Opinión | La Hoguera

Juan Soto Ivars

Arte rupestre en el hotel

Limpieza de un vater.

Limpieza de un vater. / L.O.

Entre los servicios que los hoteles de gama media y alta ofrecen a sus clientes, destaca y resplandece para mí en primer lugar, por encima de los albornoces etéreos, la maquinita de café Nespresso y el surtido de almohadas para todas las chepas, algo que solo puedo describir como una apuesta decidida por el arte por parte de las cadenas hoteleras. Qué hermosas exposiciones de pintura rupestre sobre porcelana blanca nos brindan a los clientes con la eliminación sistematizada de la escobilla del retrete. Mis lectores me agradecerán esta derivada escatológica: al menos hoy no estoy hablando de política. Una serie interminable de viajes de trabajo a lo largo y ancho de la geografía española me ha decidido a abordar públicamente esta cuestión. ¿A quién se le ocurrió? ¿En qué momento? ¿Con qué fin?

Azota un dilema al cliente de hotel cada vez que se sienta en el trono blanco para expulsar el lastre que la naturaleza nos impone como pago por el lujo de disfrutar de la gastronomía: ¿ahora qué diablos hago yo con esto?

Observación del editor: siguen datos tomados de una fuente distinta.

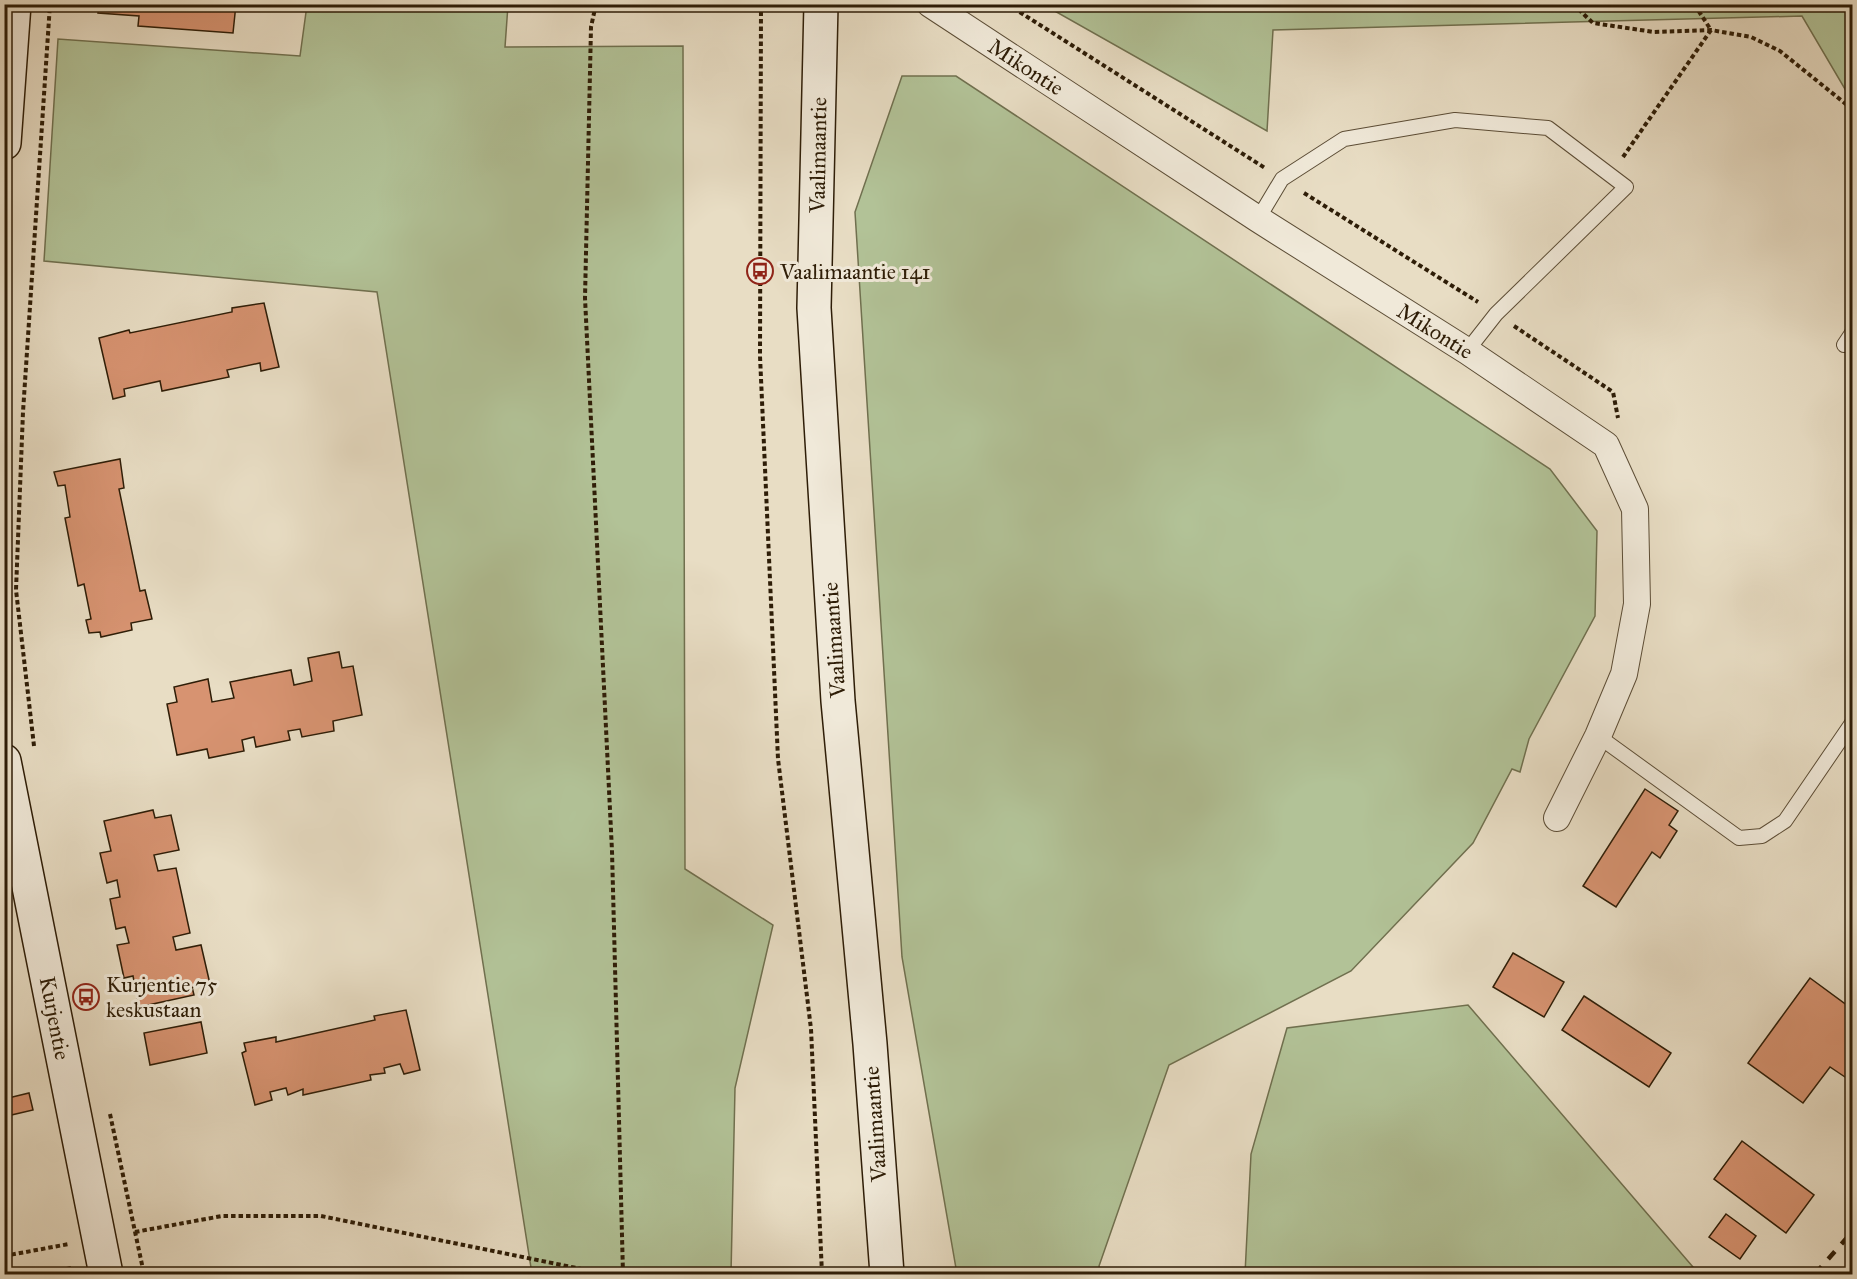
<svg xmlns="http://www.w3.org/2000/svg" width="1857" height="1279" viewBox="0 0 1857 1279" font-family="'IM FELL Great Primer',serif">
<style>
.green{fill:#b2c297;stroke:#70704f;stroke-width:1.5}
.building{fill:#d79371;stroke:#2e1d07;stroke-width:1.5}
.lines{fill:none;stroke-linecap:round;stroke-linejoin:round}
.lane-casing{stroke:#5c4d36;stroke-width:16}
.street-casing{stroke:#5c4d36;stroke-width:28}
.secondary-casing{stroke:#2e1d07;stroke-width:36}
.path{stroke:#2e1d07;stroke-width:4;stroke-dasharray:4.5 3;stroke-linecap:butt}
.lane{stroke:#f0e9d9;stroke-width:14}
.street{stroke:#f0e9d9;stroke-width:26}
.secondary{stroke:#f0e9d9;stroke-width:33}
.rail{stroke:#2e1d07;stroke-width:4.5;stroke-dasharray:10 10;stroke-linecap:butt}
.labels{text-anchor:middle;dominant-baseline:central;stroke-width:6;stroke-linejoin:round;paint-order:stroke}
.street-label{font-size:22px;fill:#2e1d07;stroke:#f0e9d9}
.poi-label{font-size:22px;fill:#2e1d07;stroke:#f0e9d9;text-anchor:start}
</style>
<rect width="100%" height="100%" fill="#e8ddc4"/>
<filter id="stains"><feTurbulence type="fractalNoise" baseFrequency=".00333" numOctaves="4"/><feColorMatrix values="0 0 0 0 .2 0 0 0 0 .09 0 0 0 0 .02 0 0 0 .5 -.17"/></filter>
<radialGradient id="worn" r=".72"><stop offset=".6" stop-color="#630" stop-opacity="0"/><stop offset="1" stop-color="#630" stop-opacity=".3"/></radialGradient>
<g class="green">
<path d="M508 5 505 47 683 46 685 869 773 925 735 1088 731 1274H532L377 292 44 261 58 39 300 56 307 5Z"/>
<path d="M1044 5H1852V101L1802 16 1273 30 1267 131Z"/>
<path d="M902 76H956L1550 469 1597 531 1595 616 1529 739 1520 772 1512 769 1473 843 1351 971 1169 1065 1099 1266 1101 1274H957L902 957 855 212Z"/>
<path d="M1468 1005 1699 1274H1245L1251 1154 1287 1028Z"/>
</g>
<g class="building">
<path d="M99 4H236L233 33 138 26 139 16 98 13Z"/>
<path d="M264 303 279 367 261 371 260 363 227 370 229 377 162 391 160 381 124 389 125 396 113 399 99 338 129 330 130 333 232 312V308Z"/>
<path d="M120 459 124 488 119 489 140 591 145 590 152 619 131 623 132 630 101 637 100 632 89 633 86 620 91 619 84 584 78 586 65 518 70 517 65 485 58 486 54 472Z"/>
<path d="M339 652 342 668 353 666 362 715 333 721 334 731 302 737 300 729 288 731 290 740 256 747 254 737 242 740 244 751 209 758 207 749 177 755 167 704 177 702 174 687 208 679 212 702 234 698 230 682 291 670 294 685 312 681 308 658Z"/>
<path d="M1645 789 1678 811 1669 825 1677 831 1660 858 1652 852 1616 907 1583 886Z"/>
<path d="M153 810 155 818 171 815 179 850 154 855 158 871 176 868 190 933 173 937 176 950 201 945 210 984 192 987 194 995 139 1007 133 976 124 978 117 945 129 943 125 927 116 929 110 899 120 897 117 880 107 883 100 853 111 851 104 821Z"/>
<path d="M1513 953 1564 982 1544 1017 1493 987Z"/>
<path d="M1810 978 1852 1009V1079L1851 1081 1830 1067 1803 1103 1748 1063Z"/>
<path d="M1584 996 1671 1053 1649 1087 1562 1030Z"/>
<path d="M406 1010 420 1070 404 1074 400 1064 384 1068 385 1073 370 1075 371 1080 303 1095V1089L288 1095 286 1088 270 1092 272 1100 255 1105 242 1053 246 1051 244 1043 276 1037V1042L375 1020 374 1016Z"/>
<path d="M201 1022 207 1053 150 1065 144 1033Z"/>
<path d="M29 1093 33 1110 7 1116 4 1099Z"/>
<path d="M1742 1141 1814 1195 1786 1233 1714 1179Z"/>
<path d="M1726 1214 1756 1236 1740 1259 1709 1237Z"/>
<path d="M70 1267 72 1274H54L53 1271Z"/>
</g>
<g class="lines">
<defs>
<g id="lane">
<path d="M1258 219 1282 179 1344 139 1455 120 1548 128 1626 187 1496 314 1467 351"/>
<path d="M1844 345 1852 333"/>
<path d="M1598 736 1739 838 1762 836 1785 821 1852 723"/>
</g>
<path id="street" d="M930 4 1258 219 1467 351 1606 445 1635 509 1637 604 1624 674 1598 736 1557 818"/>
<g id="secondary">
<path d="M821 4 814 308 838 701 870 1044 887 1274"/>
<path d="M4 143 14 4"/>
<path d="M4 761 106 1274"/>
</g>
</defs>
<use href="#lane" class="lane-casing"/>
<use href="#street" class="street-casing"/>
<use href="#secondary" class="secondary-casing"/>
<g class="path">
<path d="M596 4 591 27 585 298 612 851 623 1274"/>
<path d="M761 4 760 356 778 759 811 1029 822 1274"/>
<path d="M1007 4 1265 168"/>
<path d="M1573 4 1593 23 1654 32 1711 30 1751 37 1780 51 1852 109"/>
<path d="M1623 157 1711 30 1694 4"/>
<path d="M1304 193 1478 302"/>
<path d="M1514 326 1613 392 1618 418"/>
<path d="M34 746 16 590 23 412 50 4"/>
<path d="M110 1114 144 1274"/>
<path d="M135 1232 222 1216H321L606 1274"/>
<path d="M4 1256 69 1244"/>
</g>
<use href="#lane" class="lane"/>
<use href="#street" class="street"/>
<use href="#secondary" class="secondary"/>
<path class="rail" d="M1815 1274 1852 1232"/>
</g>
<defs>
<symbol id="bus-ring" viewBox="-11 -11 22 22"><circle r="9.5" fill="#f0e9d9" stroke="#8f2418" stroke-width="1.5"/><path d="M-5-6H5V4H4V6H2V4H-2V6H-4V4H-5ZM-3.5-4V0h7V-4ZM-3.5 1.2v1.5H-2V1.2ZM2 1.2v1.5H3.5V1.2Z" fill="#8f2418"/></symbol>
</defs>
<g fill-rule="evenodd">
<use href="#bus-ring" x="745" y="256" width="30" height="30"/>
<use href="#bus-ring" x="71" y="982" width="30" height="30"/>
</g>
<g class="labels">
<g class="street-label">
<text transform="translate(1026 67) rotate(33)">Mikontie</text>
<text transform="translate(818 155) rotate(-89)">Vaalimaantie</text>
<text transform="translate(1435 331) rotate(32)">Mikontie</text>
<text transform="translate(834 640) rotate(-94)">Vaalimaantie</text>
<text transform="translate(55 1018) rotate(79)">Kurjentie</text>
<text transform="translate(875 1124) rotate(-94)">Vaalimaantie</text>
</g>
<g class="poi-label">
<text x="780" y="271">Vaalimaantie 141</text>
<text x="106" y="984">Kurjentie 75<tspan x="106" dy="25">keskustaan</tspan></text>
</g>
</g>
<rect width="1857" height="1279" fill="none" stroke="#e8ddc4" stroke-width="24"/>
<rect x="6" y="6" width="1845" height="1267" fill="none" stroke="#2e1d07" stroke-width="3"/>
<rect x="12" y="12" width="1833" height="1255" fill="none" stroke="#2e1d07" stroke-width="1.5"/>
<rect width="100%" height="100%" filter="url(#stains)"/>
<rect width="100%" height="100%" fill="url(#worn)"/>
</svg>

Tras un par de consultas a la cisterna que tienen sobre la obra el efecto del agua sobre la acuarela, el cliente, pantalones y ropa interior por los tobillos, podrá buscar con torpeza por todas partes la solución sencilla al embrollo, pero jamás dará con ella. Desolado, mirará (sin sensibilidad artística) el sugerente dibujo, enriquecido por una noche de cubatas, y rechazará someterse a un psicoanálisis con el test de Rorschach por la urgencia de arreglar el despropósito.

¿Dejárselo a las camareras de piso? ¿Llamarlas personalmente para mostrarles a estas esforzadas mujeres nuestro talento pictórico duodenal? ¿Esperar de ellas el aplauso, tal vez? ¿Un pin, la enhorabuena?

No, bajo ningún concepto. El respeto y cuidado por quienes hacen de nuestra estancia una experiencia higiénica y confortable nos obliga a destruir nuestras pinturas de Altamira. Y así, pantalones y calzoncillos por el suelo, uno termina arrodillado, haciendo grandes bolas de papel higiénico, que aplica con sus propias manos a la húmeda exposición. Uno se humilla, sí, para no humillar a nadie, y se acuerda con brochazo (cada vez más peligroso) de la madre de quien consideró que mantener la escobilla es menos higiénico que quitarla.

Otro día os hablaré de las espectaculares proyecciones de Avatar y Los Pitufos que he visto en los cuartos de baño del Ave.